Sentiment analysis or opinion mining is an automated process of understanding an opinion about given subject from written or spoken language. It is a part of Natural Language Processing and it analyses the subjectivity of text, including the general attitude of person towards a given topic. This is very exciting and novel area of development because it has many practical applications and the datasets are all around us: from review sites, forums, blogs, and social media; containing numerous public or personal opinions about products, brands, politics or any topic worth expressing opinion about. This unstructured information can be very useful in commercial aspects like marketing analysis, product feedback, customer service, etc.
What is an opinion? Every text information can be roughly classified into two main categories: facts and opinions. A fact is an objective expression about something, an independent description of real state without any alternation made by the person stating it. While, an opinion is usually a subjective expression of personal attitude, impression, and feeling toward some topic. Fact can be proven and opinion is more valuable if there is a fact supporting it. Therefore, the opinion mining can be handled as a text classification problem. Each sentence can be classified by subjectivity: objective or subjective; and by polarity: positive, negative or neutral expression. If you want to address it as a regression problem, you can assign polarity value to a sentence ranging from -1 (very negative) to 1 (very positive).
What’s so hard about sentiment analysis?
Sentiment analysis nowadays is normally around 85%, but we have to take in the account that degree of agreement between humans is around 80% because we have different perspectives and we can experience the sentences differently. Here, we’ll go through a list of problems that you’ll encounter during a creation of the sentiment analyzer. Some of them can be bypassed with a model selection but others are still non solvable.

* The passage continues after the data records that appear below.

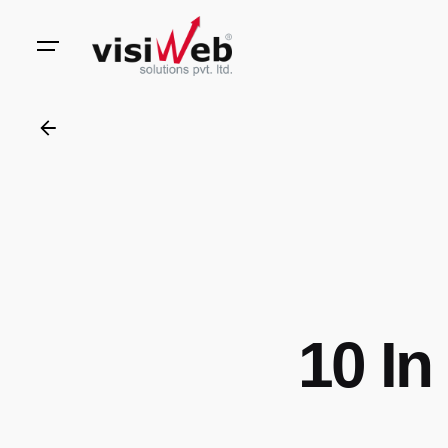
to
content
10 In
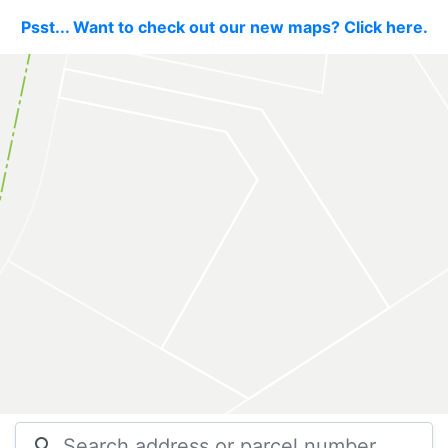
Psst... Want to check out our new maps? Click here.
search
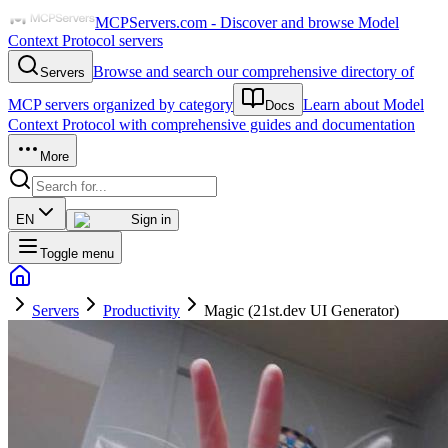
MCPServers.com - Discover and browse Model
Context Protocol servers
Browse and search our comprehensive directory of
Servers
MCP servers organized by category
Learn about Model
Docs
Context Protocol with comprehensive guides and documentation
More
EN
Sign in
Toggle menu
Servers
Productivity
Magic (21st.dev UI Generator)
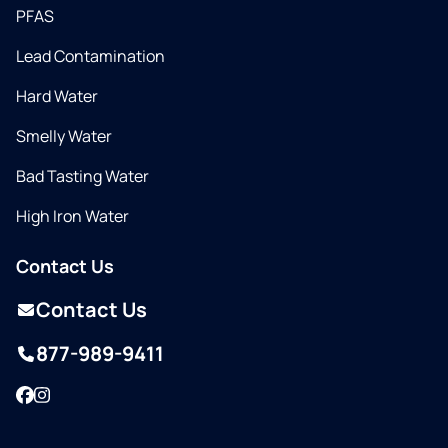
PFAS
Lead Contamination
Hard Water
Smelly Water
Bad Tasting Water
High Iron Water
Contact Us
Contact Us
877-989-9411
Facebook
Instagram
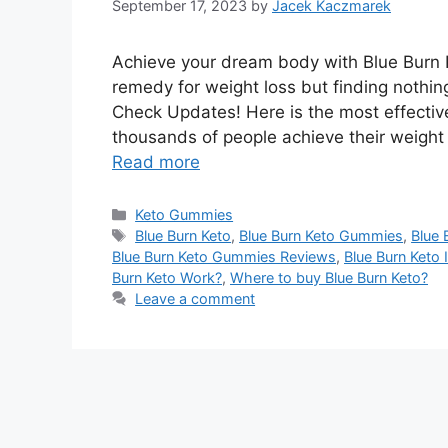
September 17, 2023
by
Jacek Kaczmarek
Achieve your dream body with Blue Burn K
remedy for weight loss but finding nothi
Check Updates! Here is the most effectiv
thousands of people achieve their weight
Read more
Categories
Keto Gummies
Tags
Blue Burn Keto
,
Blue Burn Keto Gummies
,
Blue 
Blue Burn Keto Gummies Reviews
,
Blue Burn Keto 
Burn Keto Work?
,
Where to buy Blue Burn Keto?
Leave a comment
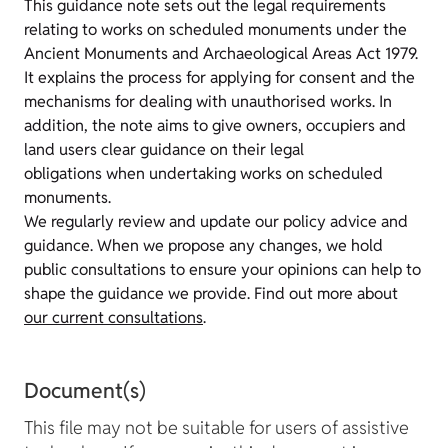
This guidance note sets out the legal requirements
relating to works on scheduled monuments under the
Ancient Monuments and Archaeological Areas Act 1979.
It explains the process for applying for consent and the
mechanisms for dealing with unauthorised works. In
addition, the note aims to give owners, occupiers and
land users clear guidance on their legal
obligations when undertaking works on scheduled
monuments.
We regularly review and update our policy advice and
guidance. When we propose any changes, we hold
public consultations to ensure your opinions can help to
shape the guidance we provide. Find out more about
our current consultations
.
Document(s)
This file may not be suitable for users of assistive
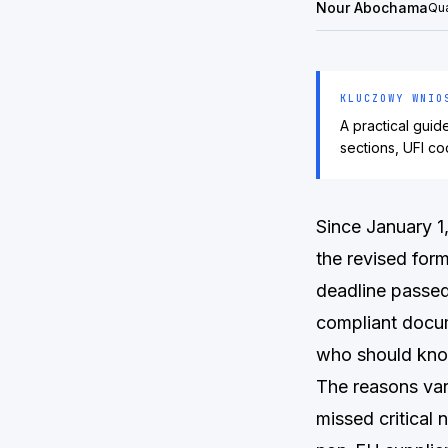
Nour Abochama
Qua
KLUCZOWY WNIO
A practical gui
sections, UFI co
Since January 1
the revised for
deadline passed
compliant docum
who should kno
The reasons var
missed critical 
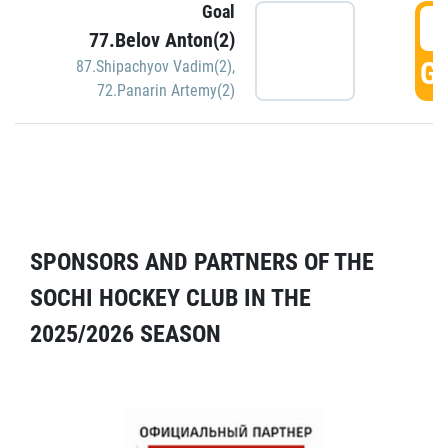
Goal
5
77.Belov Anton(2)
GO
87.Shipachyov Vadim(2)
,
72.Panarin Artemy(2)
SPONSORS AND PARTNERS OF THE
SOCHI HOCKEY CLUB IN THE
2025/2026 SEASON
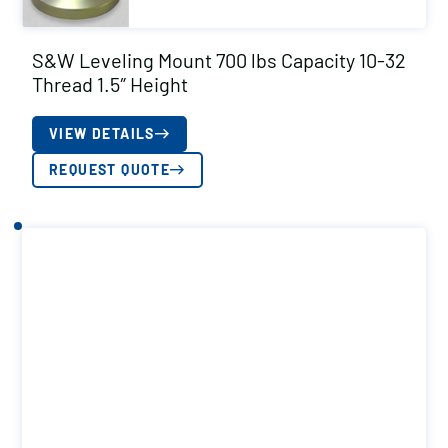
S&W Leveling Mount 700 lbs Capacity 10-32
Thread 1.5″ Height
VIEW DETAILS
REQUEST QUOTE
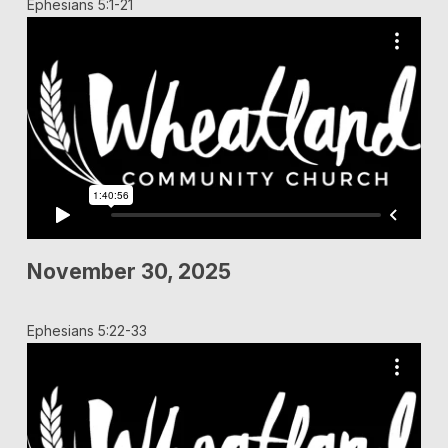
Ephesians 5:1-21
November 30, 2025
Ephesians 5:22-33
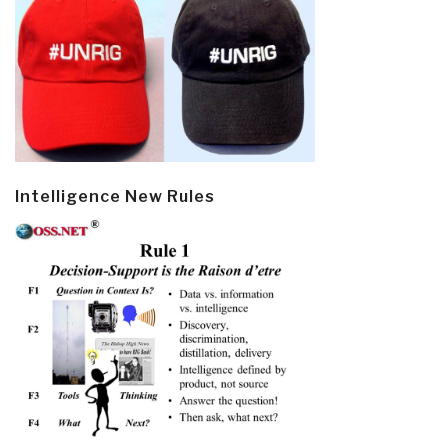
Intelligence New Rules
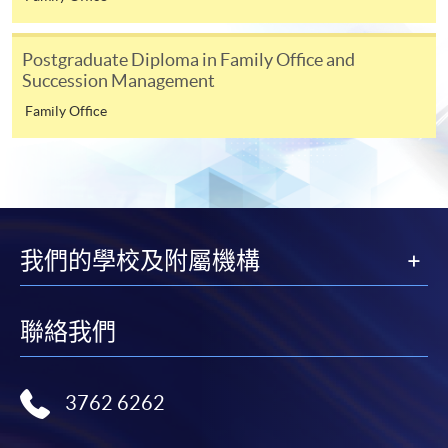
Building and AFC Compliance Program
Selected programmes offer online continuing enrolment
Tools and Technologies to fight FC effectively
service. Programme staff will inform students if they
Postgraduate Diploma in Family Office and
offer this service and offer further enrolment details.
Succession Management
Family Office
Online Payment can be made via "PPS by Internet" (not
available via mobile phones), VISA or Mastercard,
Online WeChat Pay, Online AliPay and Faster Payment
Speakers
System (FPS)
我們的學校及附屬機構
In Person / Mail
聯絡我們
For first time enrolment
3762 6262
For first come, first served short courses, complete
the Application for Enrolment Form SF26 and bring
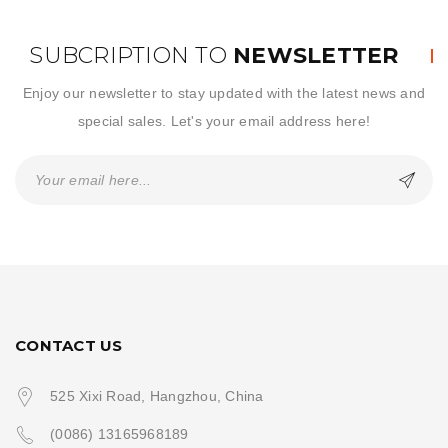
SUBCRIPTION TO
NEWSLETTER
Enjoy our newsletter to stay updated with the latest news and
special sales. Let's your email address here!
CONTACT US
525 Xixi Road, Hangzhou, China
(0086) 13165968189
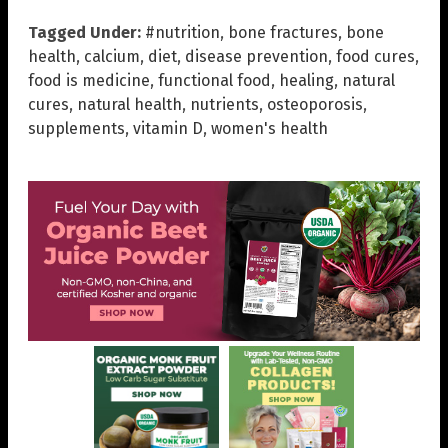
Tagged Under:
#nutrition
,
bone fractures
,
bone
health
,
calcium
,
diet
,
disease prevention
,
food cures
,
food is medicine
,
functional food
,
healing
,
natural
cures
,
natural health
,
nutrients
,
osteoporosis
,
supplements
,
vitamin D
,
women's health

When you are using a classical “Bag of words” model, it doesn’t work well with negations. Considering that word order isn’t important, the model doesn’t recognize the opposite meaning between sentences like “I really like this chocolate” and “I really do not like this chocolate”. It would probable give them the same score, marking words like and chocolate as positive.
Irony, Sarcasm, Metaphors, Jokes
Nothing weird, but computers aren’t able to understand a figurative language. Most of the times, even people aren’t really sure what was intended to been said. Sarcasm usually changes a positive literal meaning of word into something negative, or vice versa. Thus, the irony or sarcasm detector requires a good context investigation.